Records for the task section start

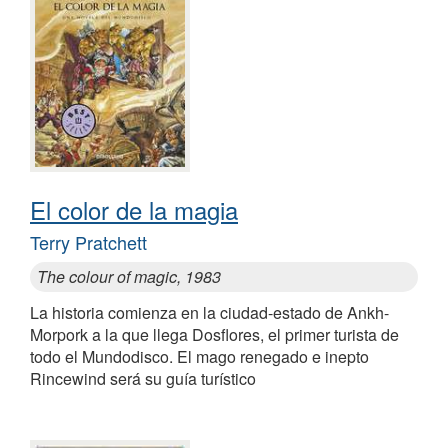
El color de la magia
Terry Pratchett
The colour of magic, 1983
La historia comienza en la ciudad-estado de Ankh-
Morpork a la que llega Dosflores, el primer turista de
todo el Mundodisco. El mago renegado e inepto
Rincewind será su guía turístico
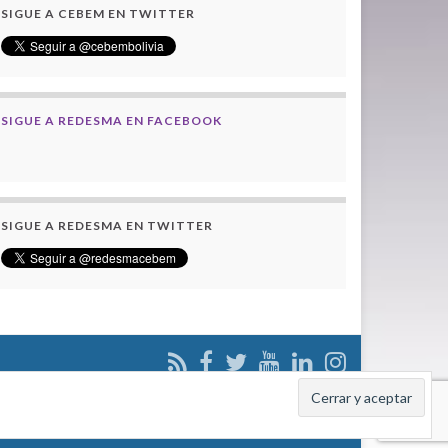
SIGUE A CEBEM EN TWITTER
SIGUE A REDESMA EN FACEBOOK
SIGUE A REDESMA EN TWITTER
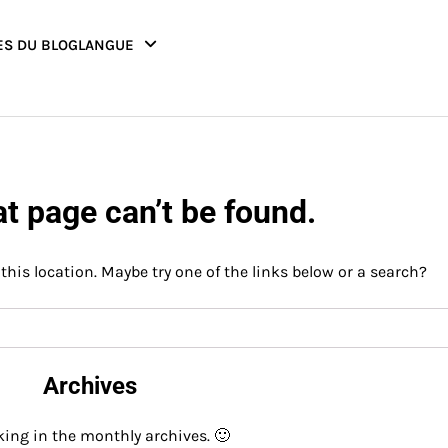
ES DU BLOG
LANGUE
t page can’t be found.
 this location. Maybe try one of the links below or a search?
Archives
king in the monthly archives. 🙂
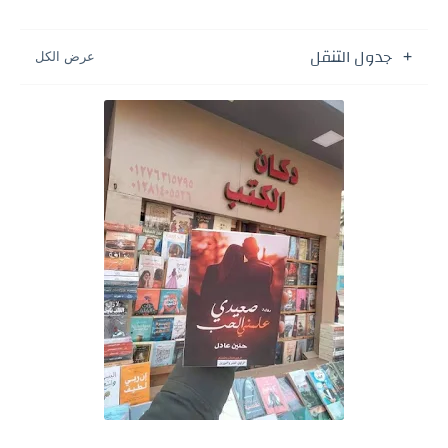
جدول التنقل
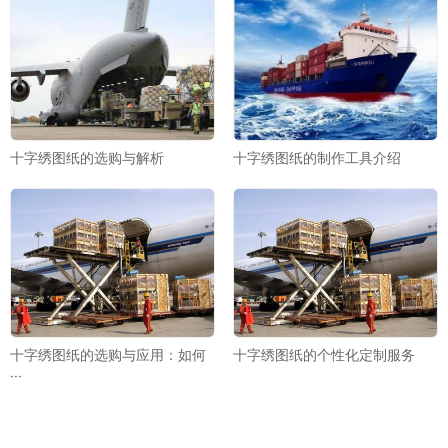
十字绣图纸的选购与解析
十字绣图纸的制作工具介绍
十字绣图纸的选购与应用：如何
十字绣图纸的个性化定制服务
···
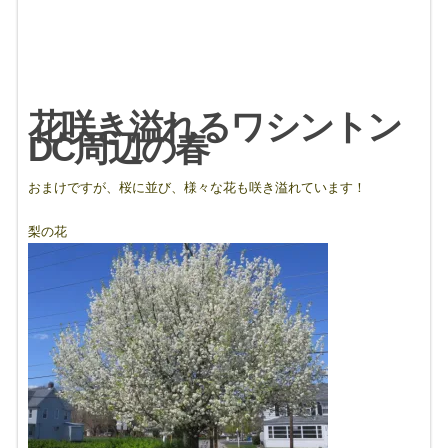
花咲き溢れるワシントン
DC周辺の春
おまけですが、桜に並び、様々な花も咲き溢れています！
梨の花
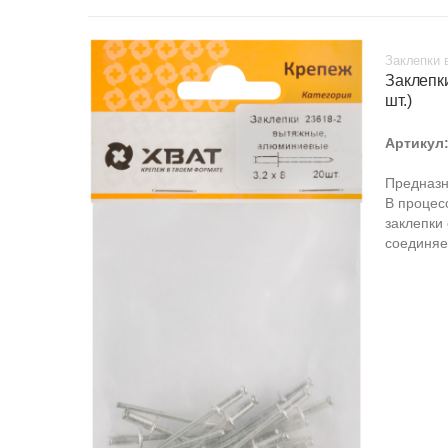
Заклепки 
Заклепк
шт.)
Артикул
Предназн
В процес
заклепки
соединяе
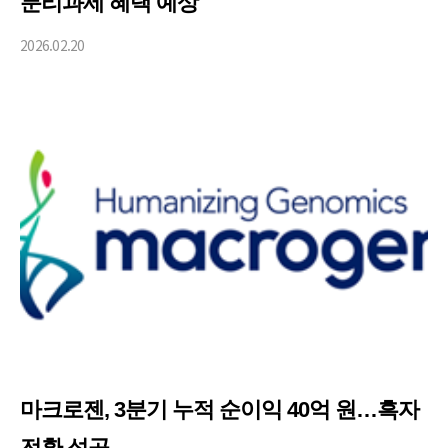
분리과세 혜택 예상
2026.02.20
마크로젠, 3분기 누적 순이익 40억 원…흑자
전환 성공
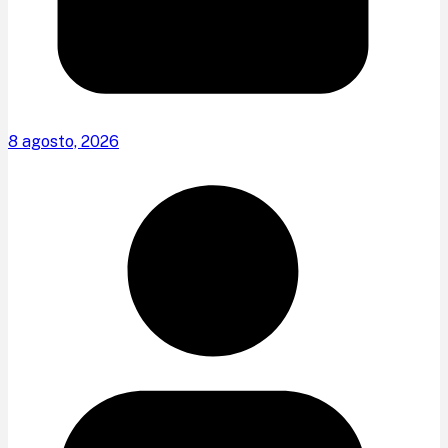
8 agosto, 2026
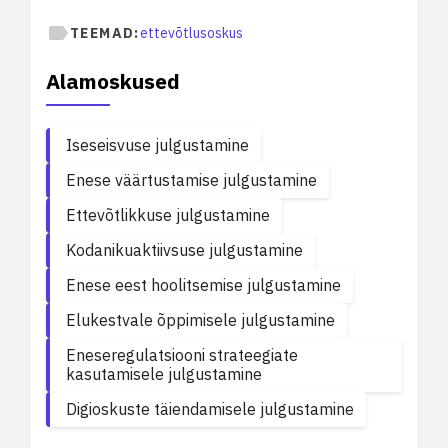
TEEMAD:
ettevõtlusoskus
Alamoskused
Iseseisvuse julgustamine
Enese väärtustamise julgustamine
Ettevõtlikkuse julgustamine
Kodanikuaktiivsuse julgustamine
Enese eest hoolitsemise julgustamine
Elukestvale õppimisele julgustamine
Eneseregulatsiooni strateegiate
kasutamisele julgustamine
Digioskuste täiendamisele julgustamine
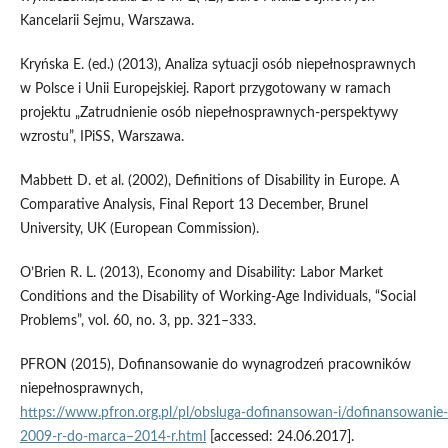
Kancelarii Sejmu, Warszawa.
Kryńska E. (ed.) (2013), Analiza sytuacji osób niepełnosprawnych
w Polsce i Unii Europejskiej. Raport przygotowany w ramach
projektu „Zatrudnienie osób niepełnosprawnych‑perspektywy
wzrostu”, IPiSS, Warszawa.
Mabbett D. et al. (2002), Definitions of Disability in Europe. A
Comparative Analysis, Final Report 13 December, Brunel
University, UK (European Commission).
O’Brien R. L. (2013), Economy and Disability: Labor Market
Conditions and the Disability of Working‑Age Individuals, “Social
Problems”, vol. 60, no. 3, pp. 321–333.
PFRON (2015), Dofinansowanie do wynagrodzeń pracowników
niepełnosprawnych,
https://www.pfron.org.pl/pl/obsluga‑dofinansowan‑i/dofinansowani
2009‑r‑do‑marca–2014‑r.html
[accessed: 24.06.2017].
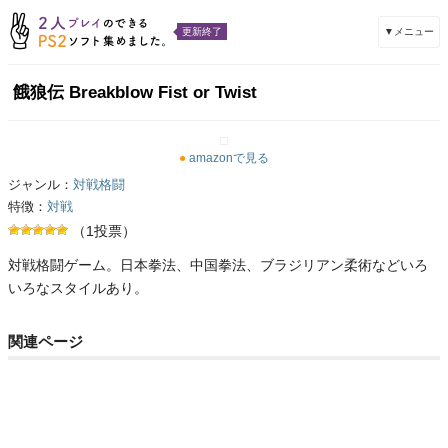
▼メニュー
更新終了
餓狼伝 Breakblow Fist or Twist
●
amazonで見る
ジャンル：
対戦格闘
特徴：
対戦
（1投票）
対戦格闘ゲーム。日本拳法、中国拳法、ブラジリアン柔術などいろ
いろなスタイルあり。
関連ページ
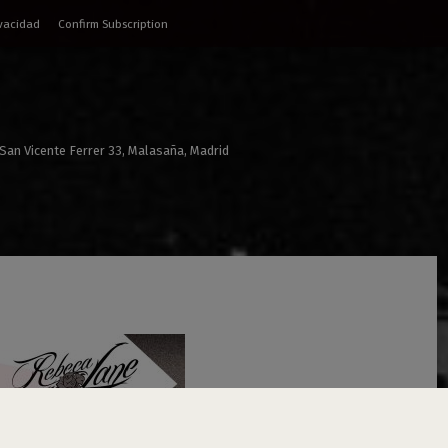
ivacidad
Confirm Subscription
 San Vicente Ferrer 33, Malasaña, Madrid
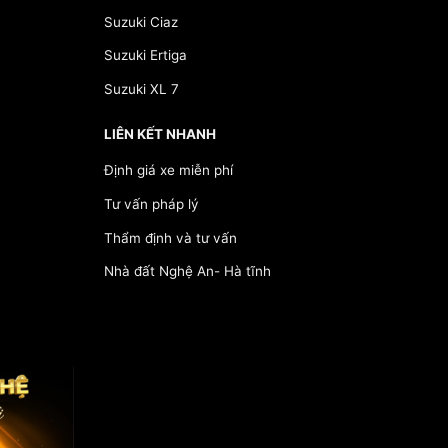
Suzuki Ciaz
Suzuki Ertiga
Suzuki XL 7
LIÊN KẾT NHANH
Định giá xe miễn phí
Tư vấn pháp lý
Thẩm định và tư vấn
Nhà đất Nghệ An- Hà tĩnh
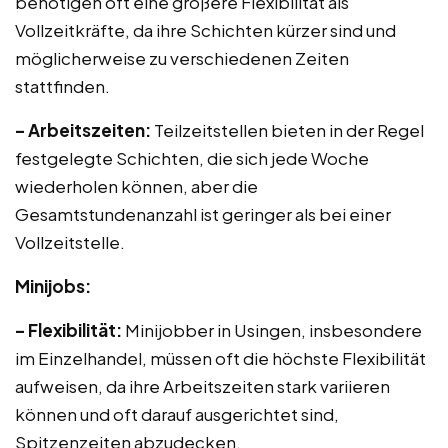
benötigen oft eine größere Flexibilität als
Vollzeitkräfte, da ihre Schichten kürzer sind und
möglicherweise zu verschiedenen Zeiten
stattfinden.
– Arbeitszeiten:
Teilzeitstellen bieten in der Regel
festgelegte Schichten, die sich jede Woche
wiederholen können, aber die
Gesamtstundenanzahl ist geringer als bei einer
Vollzeitstelle.
Minijobs:
– Flexibilität:
Minijobber in Usingen, insbesondere
im Einzelhandel, müssen oft die höchste Flexibilität
aufweisen, da ihre Arbeitszeiten stark variieren
können und oft darauf ausgerichtet sind,
Spitzenzeiten abzudecken.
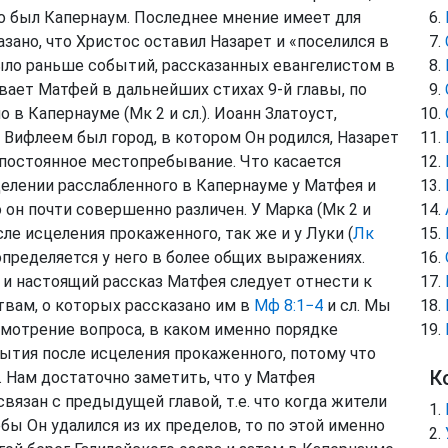
то был Капернаум. Последнее мнение имеет для
азано, что Христос оставил Назарет и «поселился в
было раньше событий, рассказанных евангелистом в
ывает Матфей в дальнейших стихах 9-й главы, по
в Капернауме (Мк 2 и сл.). Иоанн Златоуст,
о Вифлеем был город, в котором Он родился, Назарет
л постоянное местопребывание. Что касается
целении расслабленного в Капернауме у Матфея и
 он почти совершенно различен. У Марка (Мк 2 и
ле исцеления прокаженного, так же и у Луки (
Лк
определяется у него в более общих выражениях.
и настоящий рассказ Матфея следует отнести к
ствам, о которых рассказано им в
Мф 8:1−4
и сл. Мы
мотрение вопроса, в каком именно порядке
ытия после исцеления прокаженного, потому что
К
. Нам достаточно заметить, что у Матфея
язан с предыдущей главой, т.е. что когда жители
бы Он удалился из их пределов, то по этой именно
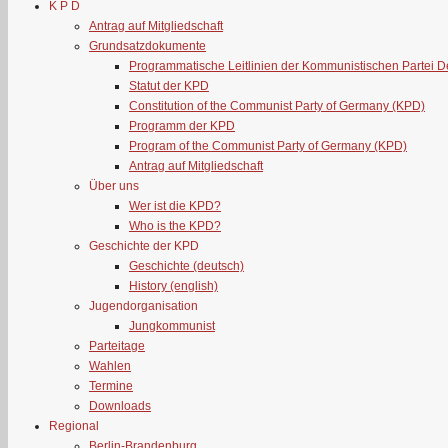
K P D
Antrag auf Mitgliedschaft
Grundsatzdokumente
Programmatische Leitlinien der Kommunistischen Partei 
Statut der KPD
Constitution of the Communist Party of Germany (KPD)
Programm der KPD
Program of the Communist Party of Germany (KPD)
Antrag auf Mitgliedschaft
Über uns
Wer ist die KPD?
Who is the KPD?
Geschichte der KPD
Geschichte (deutsch)
History (english)
Jugendorganisation
Jungkommunist
Parteitage
Wahlen
Termine
Downloads
Regional
Berlin-Brandenburg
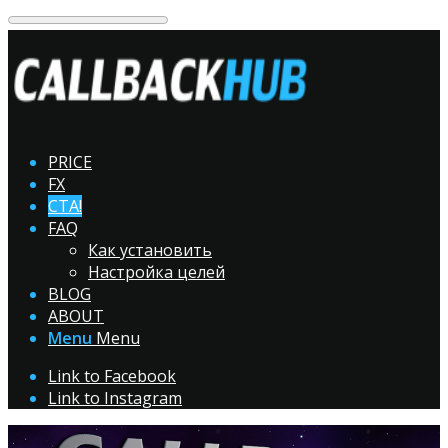
PRICE
FX
CTA!
FAQ
Как установить
Настройка целей
BLOG
ABOUT
Menu
Menu
Link to Facebook
Link to Instagram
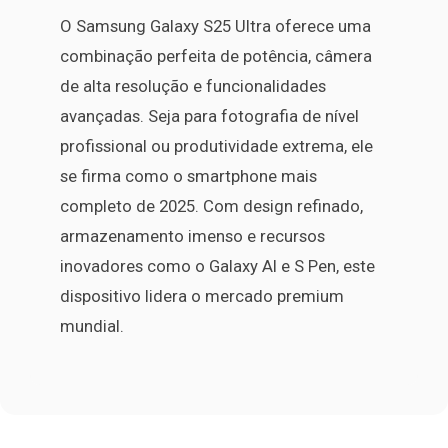
O Samsung Galaxy S25 Ultra oferece uma
combinação perfeita de potência, câmera
de alta resolução e funcionalidades
avançadas. Seja para fotografia de nível
profissional ou produtividade extrema, ele
se firma como o smartphone mais
completo de 2025. Com design refinado,
armazenamento imenso e recursos
inovadores como o Galaxy AI e S Pen, este
dispositivo lidera o mercado premium
mundial.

Records for the task section end

Could you set down the records above exactly, skipping any picture?

> **Written solution**:
El color de la magia
Terry Pratchett
The colour of magic, 1983
La historia comienza en la ciudad-estado de Ankh-
Morpork a la que llega Dosflores, el primer turista de
todo el Mundodisco. El mago renegado e inepto
Rincewind será su guía turístico
SIGUE A CEBEM EN TWITTER
SIGUE A REDESMA EN FACEBOOK
SIGUE A REDESMA EN TWITTER
ES DU BLOG
LANGUE
t page can’t be found.
 this location. Maybe try one of the links below or a search?
Archives
king in the monthly archives. 🙂
جدول التنقل
十字绣图纸的选购与解析
十字绣图纸的制作工具介绍
十字绣图纸的选购与应用：如何
十字绣图纸的个性化定制服务
···
花咲き溢れるワシントン
DC周辺の春
おまけですが、桜に並び、様々な花も咲き溢れています！
梨の花
Заклепки 
Заклепк
шт.)
Артикул
Предназн
В процес
заклепки
соединяе
분리과세 혜택 예상
2026.02.20
마크로젠, 3분기 누적 순이익 40억 원…흑자
전환 성공
8 agosto, 2026
TEEMAD:
ettevõtlusoskus
Alamoskused
Iseseisvuse julgustamine
Enese väärtustamise julgustamine
Ettevõtlikkuse julgustamine
Kodanikuaktiivsuse julgustamine
Enese eest hoolitsemise julgustamine
Elukestvale õppimisele julgustamine
Eneseregulatsiooni strateegiate
kasutamisele julgustamine
Digioskuste täiendamisele julgustamine
Kancelarii Sejmu, Warszawa.
Kryńska E. (ed.) (2013), Analiza sytuacji osób niepełnosprawnych
w Polsce i Unii Europejskiej. Raport przygotowany w ramach
projektu „Zatrudnienie osób niepełnosprawnych‑perspektywy
wzrostu”, IPiSS, Warszawa.
Mabbett D. et al. (2002), Definitions of Disability in Europe. A
Comparative Analysis, Final Report 13 December, Brunel
University, UK (European Commission).
O’Brien R. L. (2013), Economy and Disability: Labor Market
Conditions and the Disability of Working‑Age Individuals, “Social
Problems”, vol. 60, no. 3, pp. 321–333.
PFRON (2015), Dofinansowanie do wynagrodzeń pracowników
niepełnosprawnych,
https://www.pfron.org.pl/pl/obsluga‑dofinansowan‑i/dofinansowani
2009‑r‑do‑marca–2014‑r.html
[accessed: 24.06.2017].
▼メニュー
更新終了
餓狼伝 Breakblow Fist or Twist
●
amazonで見る
ジャンル：
対戦格闘
特徴：
対戦
（1投票）
対戦格闘ゲーム。日本拳法、中国拳法、ブラジリアン柔術などいろ
いろなスタイルあり。
関連ページ
ivacidad
Confirm Subscription
 San Vicente Ferrer 33, Malasaña, Madrid
Suzuki Ciaz
Suzuki Ertiga
Suzuki XL 7
LIÊN KẾT NHANH
Định giá xe miễn phí
Tư vấn pháp lý
Thẩm định và tư vấn
Nhà đất Nghệ An- Hà tĩnh
benötigen oft eine größere Flexibilität als
Vollzeitkräfte, da ihre Schichten kürzer sind und
möglicherweise zu verschiedenen Zeiten
stattfinden.
– Arbeitszeiten:
Teilzeitstellen bieten in der Regel
festgelegte Schichten, die sich jede Woche
wiederholen können, aber die
Gesamtstundenanzahl ist geringer als bei einer
Vollzeitstelle.
Minijobs:
– Flexibilität:
Minijobber in Usingen, insbesondere
im Einzelhandel, müssen oft die höchste Flexibilität
aufweisen, da ihre Arbeitszeiten stark variieren
können und oft darauf ausgerichtet sind,
Spitzenzeiten abzudecken.
то был Капернаум. Последнее мнение имеет для
азано, что Христос оставил Назарет и «поселился в
было раньше событий, рассказанных евангелистом в
ывает Матфей в дальнейших стихах 9-й главы, по
в Капернауме (Мк 2 и сл.). Иоанн Златоуст,
о Вифлеем был город, в котором Он родился, Назарет
л постоянное местопребывание. Что касается
целении расслабленного в Капернауме у Матфея и
 он почти совершенно различен. У Марка (Мк 2 и
ле исцеления прокаженного, так же и у Луки (
Лк
определяется у него в более общих выражениях.
и настоящий рассказ Матфея следует отнести к
ствам, о которых рассказано им в
Мф 8:1−4
и сл. Мы
мотрение вопроса, в каком именно порядке
ытия после исцеления прокаженного, потому что
К
. Нам достаточно заметить, что у Матфея
язан с предыдущей главой, т.е. что когда жители
бы Он удалился из их пределов, то по этой именно
K P D
Antrag auf Mitgliedschaft
Grundsatzdokumente
Programmatische Leitlinien der Kommunistischen Partei 
Statut der KPD
Constitution of the Communist Party of Germany (KPD)
Programm der KPD
Program of the Communist Party of Germany (KPD)
Antrag auf Mitgliedschaft
Über uns
Wer ist die KPD?
Who is the KPD?
Geschichte der KPD
Geschichte (deutsch)
History (english)
Jugendorganisation
Jungkommunist
Parteitage
Wahlen
Termine
Downloads
Regional
Berlin-Brandenburg
PRICE
FX
CTA!
FAQ
Как установить
Настройка целей
BLOG
ABOUT
Menu
Menu
Link to Facebook
Link to Instagram
O Samsung Galaxy S25 Ultra oferece uma
combinação perfeita de potência, câmera
de alta resolução e funcionalidades
avançadas. Seja para fotografia de nível
profissional ou produtividade extrema, ele
se firma como o smartphone mais
completo de 2025. Com design refinado,
armazenamento imenso e recursos
inovadores como o Galaxy AI e S Pen, este
dispositivo lidera o mercado premium
mundial.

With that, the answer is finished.